Macy’s parade will still air on NBC on Thanksgiving morning
One thing that won’t be different about this year’s show is when it airs. You can always tune in on Thanksgiving morning to see the fun on NBC. The event kicks off at 9 a.m. ET on Thursday, November 26 and continues until 12 p.m. ET.
In fact, for home viewers, things don’t look that different this year, as the TV typically airs performances outside the Herald Square store. Most of what you see on TV will be live, although a few segments will be recorded on Wednesday, according to Asbury Park Press.
Why not just cancel the parade?
Considering the changes needed to run a safe event, some people might wonder why the organizers didn’t just cancel this year’s Thanksgiving Parade. But according to Macy’s, they thought holding a parade this year was more important than ever.

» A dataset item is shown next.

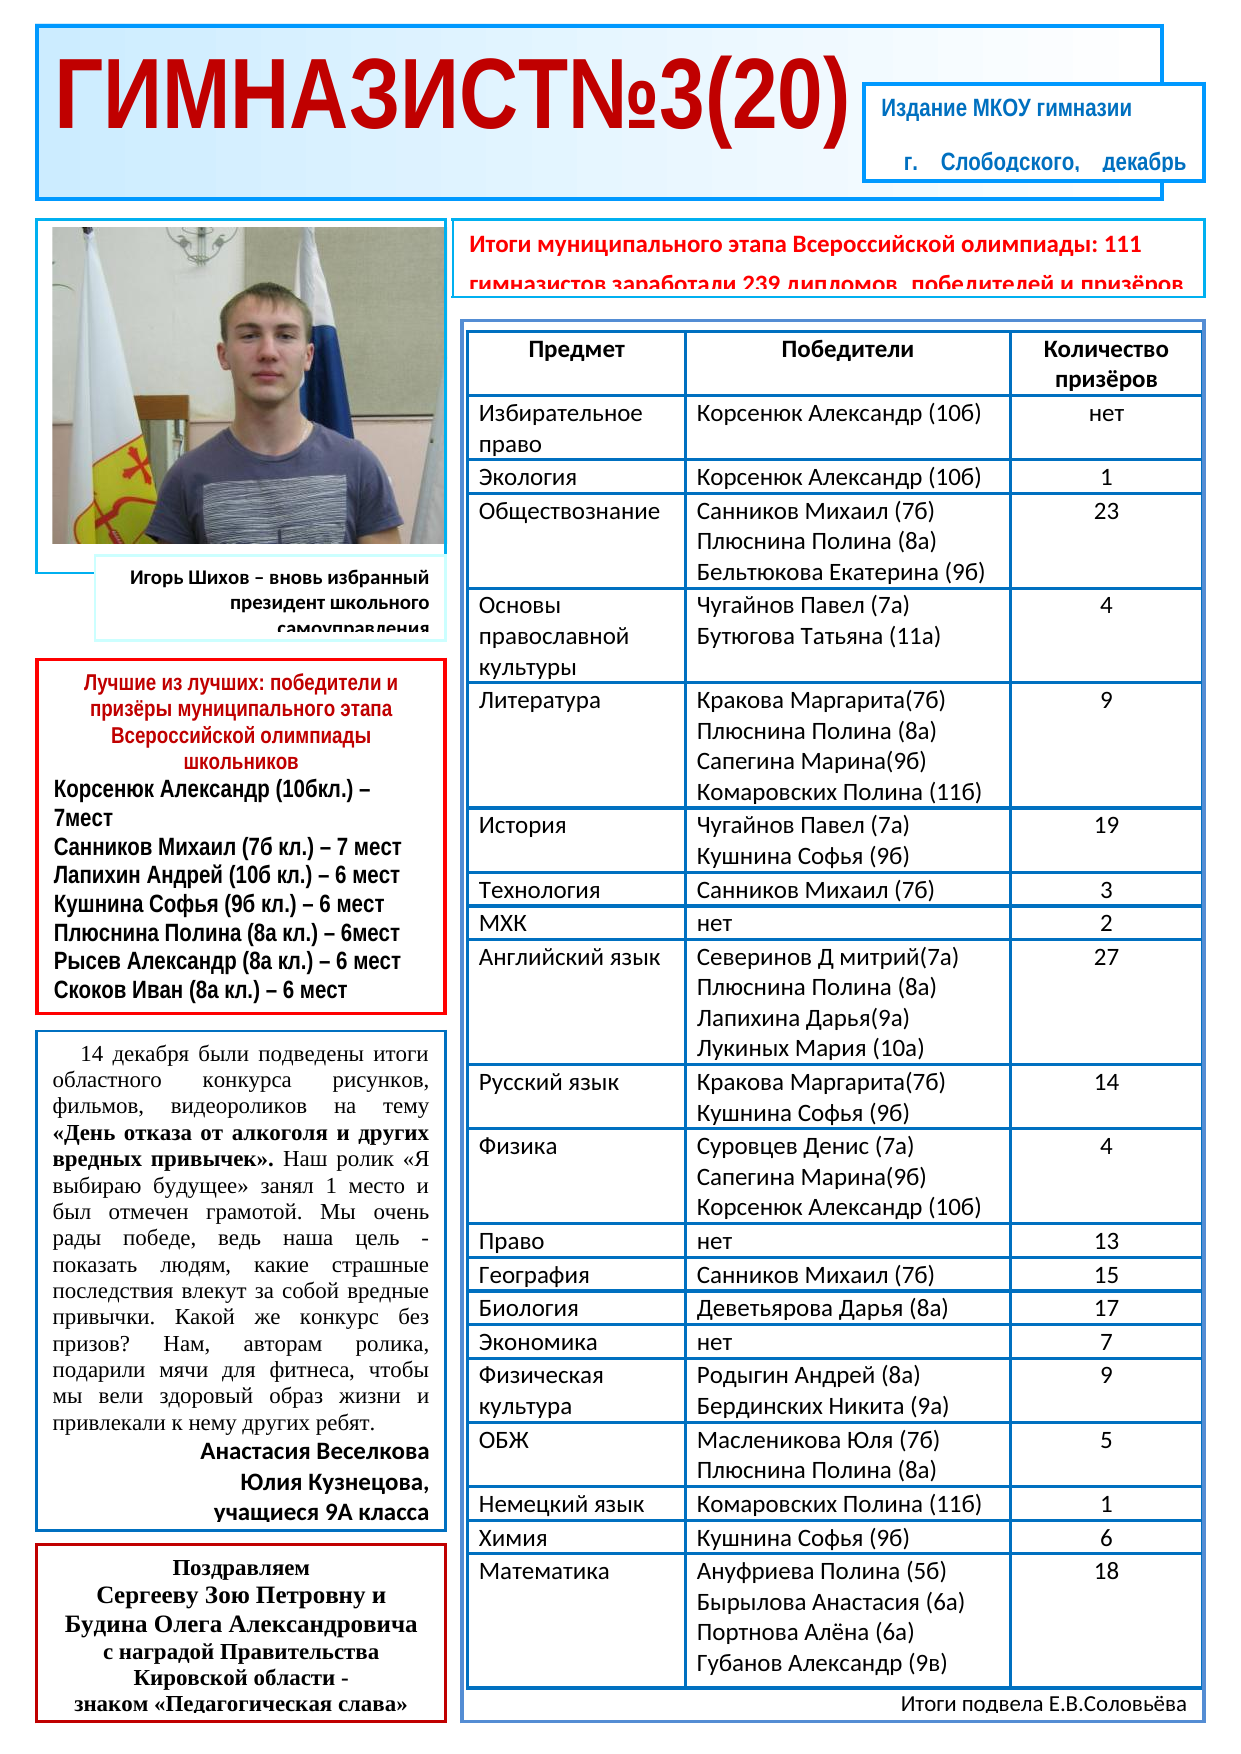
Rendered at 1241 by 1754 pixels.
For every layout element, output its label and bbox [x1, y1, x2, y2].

picture [52, 227, 443, 544]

Macy’s believes in celebration and the joy of marking important moments with family and friends. For nearly 100 years, Macy’s Thanksgiving Parade has been synonymous with the official start of the holiday season in the United States. In the face of the unique challenges of this unprecedented time, we felt it was important to continue this cherished American tradition that has been the opening act of the holiday season for generations of families.